### REQUIREMENT:
So that the copy stays text only, transcribe the data below exactly and exclude the images.

[Extracted page text data]
────────────────

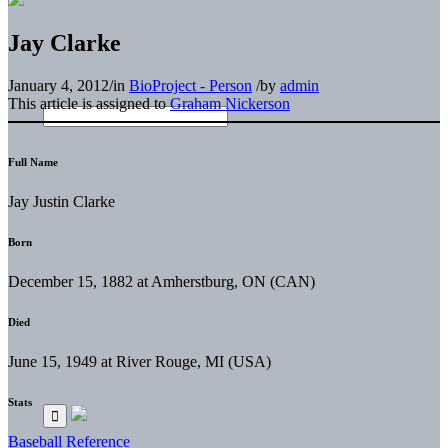
Jay Clarke
January 4, 2012
/
in
BioProject - Person
/
by
admin
This article is assigned to
Graham Nickerson
Full Name
Jay Justin Clarke
Born
December 15, 1882 at Amherstburg, ON (CAN)
Died
June 15, 1949 at River Rouge, MI (USA)
Stats
Baseball Reference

────────────────

### WRITTEN RESPONSE:
Jay Clarke
January 4, 2012
/
in
BioProject - Person
/
by
admin
This article is assigned to
Graham Nickerson
Full Name
Jay Justin Clarke
Born
December 15, 1882 at Amherstburg, ON (CAN)
Died
June 15, 1949 at River Rouge, MI (USA)
Stats
Baseball Reference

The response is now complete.